I also got the Ultimate Matrix Collection on blu-ray for $30. That’s a friggin steal as it sells for $90. I don’t even have a blu-ray player yet. That is an investment in the future. Now let’s hope that blu-ray sticks around for a mighty long time. 😀

Week 1 Down

So this “first” week at Camp Classen (we’ve been here since May 19th, but this was the first official week with campers) has been pretty excellent. Some hiccups along the way happened, but that’s to be expected. I’m excited for the rest of the summer and all that it will hold. I’m also excited for the paychecks to start coming in. Getting paid is always a good thing. :]

I do enjoy filming the camp things. Who would’ve thought that Oklahoma is gorgeous? Turner Falls is beautiful and so is Davis. I mean, I’d never want to live here (I love northern weather, but southern people), but it’s an incredibly beautiful state.

There are also a ton on Native Americans here. I love learning about other cultures and their ways of life and whatnot. At some point I want to visit the Chickasaw Cultural Center and just spend the day there. There was a Chickasaw group here for the weekend and I got to learn some of the language and whatnot. “Ochimali” is blue. “Tokola Locna” is orange. “Locna” is yellow. That’s the extent of my Chickasaw knowledge.

Now, we’re off today, and I’m broke, so I’m going to go watch a movie in the Nature Center of the camp…

Come on down to the big Camp Classen…

You know what one of my biggest pet peeves is? I hate it when people try to tell me how to do my job. This isn’t said in an arrogant or prideful way; I mean it in the sense that: I was hired, so that must mean I’m at least semi-competent, right? Anyways, I’m working at a YMCA camp in Oklahoma this summer and the experience has been excellent. I’m the videographer for the camp, meaning I make and edit the videos for the parents. Each week I produce a 10-12 minute video recap of the week for the parents to view and take home (we put it on DVDs for em).

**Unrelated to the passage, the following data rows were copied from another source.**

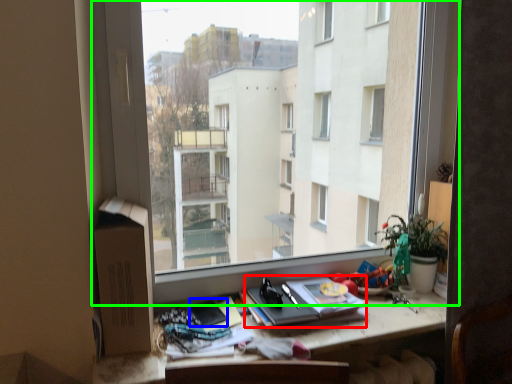
Question: Considering the real-world distances, which object is closest to paperback book (highlighted by a red box)? paperback book (highlighted by a blue box) or window (highlighted by a green box).

Choices:
 (A) paperback book
 (B) window

Answer: (A)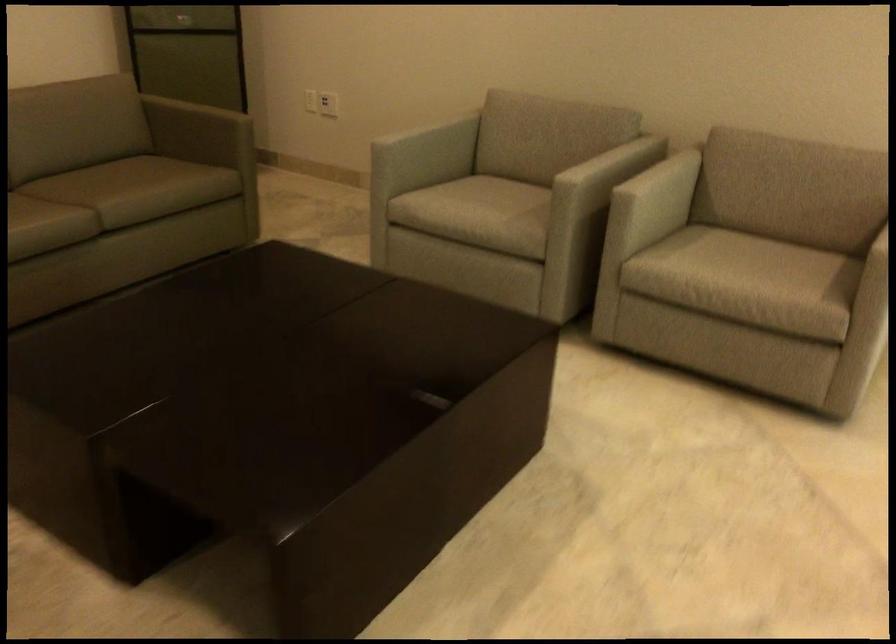
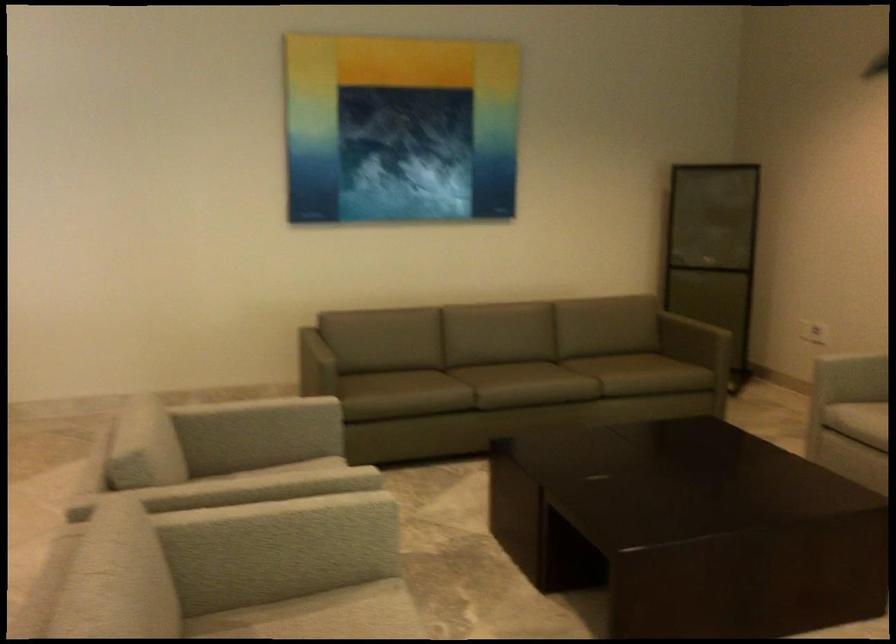
Where in the second image is the point corresponding to (227,114) from the first image?

(716, 333)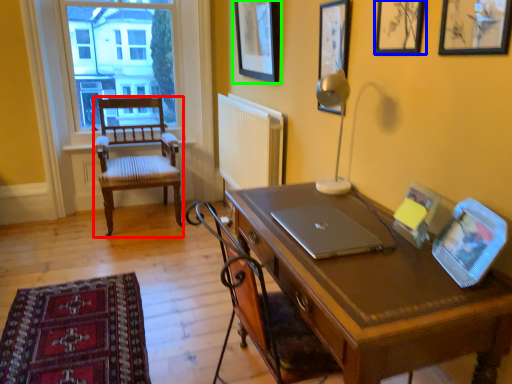
Question: Which object is positioned farthest from chair (highlighted by a red box)? Select from picture frame (highlighted by a blue box) and picture frame (highlighted by a green box).

Choices:
 (A) picture frame
 (B) picture frame

Answer: (A)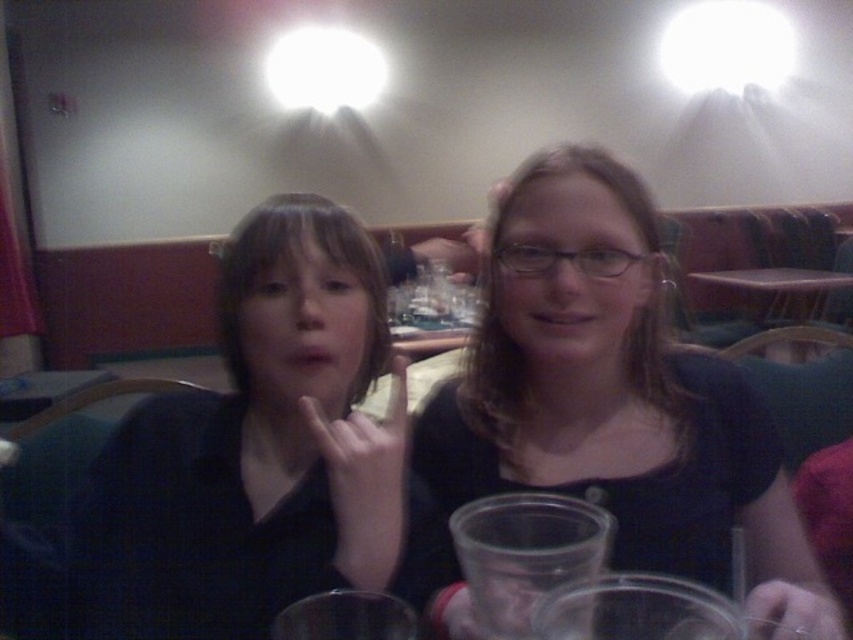
You are a photographer trying to capture a clear photo of the matte black shirt at center and the purple plastic table at center. Since the two bright lights at the top are causing glare, which object should you focus on first to avoid overexposure?

The matte black shirt at center has a greater height compared to the purple plastic table at center, so you should focus on the matte black shirt at center first to avoid overexposure.

You are a photographer standing in the restaurant scene. You want to take a closeup shot of the matte black shirt at center without moving any objects. Can you get within 50 centimeters of the shirt?

The matte black shirt at center is 53.49 centimeters away from the viewer. Since you need to be within 50 centimeters, you cannot get close enough without moving any objects.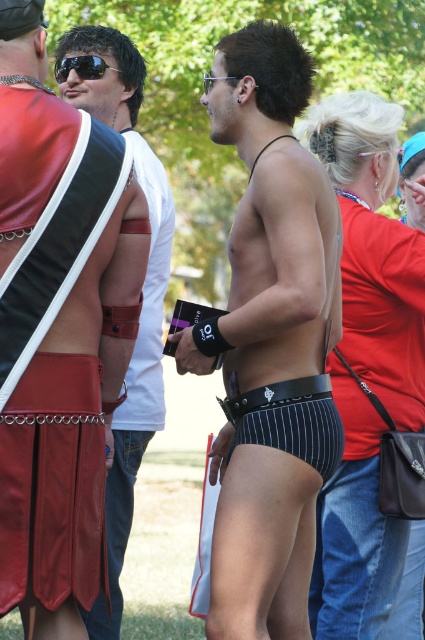
Question: Is black mesh bikini top at center to the right of matte black shorts at center from the viewer's perspective?

Choices:
 (A) yes
 (B) no

Answer: (A)

Question: Does leather shorts at lower center have a larger size compared to shiny black sunglasses at upper left?

Choices:
 (A) no
 (B) yes

Answer: (B)

Question: Which of the following is the closest to the observer?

Last year, their videographer owned his own film business, his own camera, and his own Macbook for editing. I’m working with a Desktop PC (Which I love, but let’s be honest, for video editing Macs are more friendly), the camp’s cameras, and I don’t own my own business.

You see, there’s this girl here, who loves to tell me how good last year’s videos were and how awesome the guy was. She also loves to ask me why I’m not that guy. Why I’m not always filming. Why I’m not constantly holding my camera up and getting shots of the students. She likes to tell me how the guy last year would shoot hours of footage and spend hours editing. She loves to tell me what, where, and when to shoot.

I just want to yell, “I KNOW HOW TO DO MY JOB!” at her. I’m sure she’s a nice girl, but the only conversations that we’ve had have been one-sided and consisted of her criticizing me the whole time.

I love calling people out on things like this, but lately I’ve been diving deeper than just, “You’re mean, so I’m telling you you’re mean.” Everyone has baggage and everyone has issues. So I stopped, and thought about what might be going on in this girl’s life. Why is she always doing this, and why does it seem like I’m not the only one she does it to? The issue seems bigger than just “I think you could do better.” For now, I avoid this woman like the plague. I don’t think I could be respectful to her, and she’s worth more than that in God’s eyes. Thanks Mom for that pearl of wisdom. :]

Have you ever met people that like to constantly tell you how to do your job? How do you deal with this?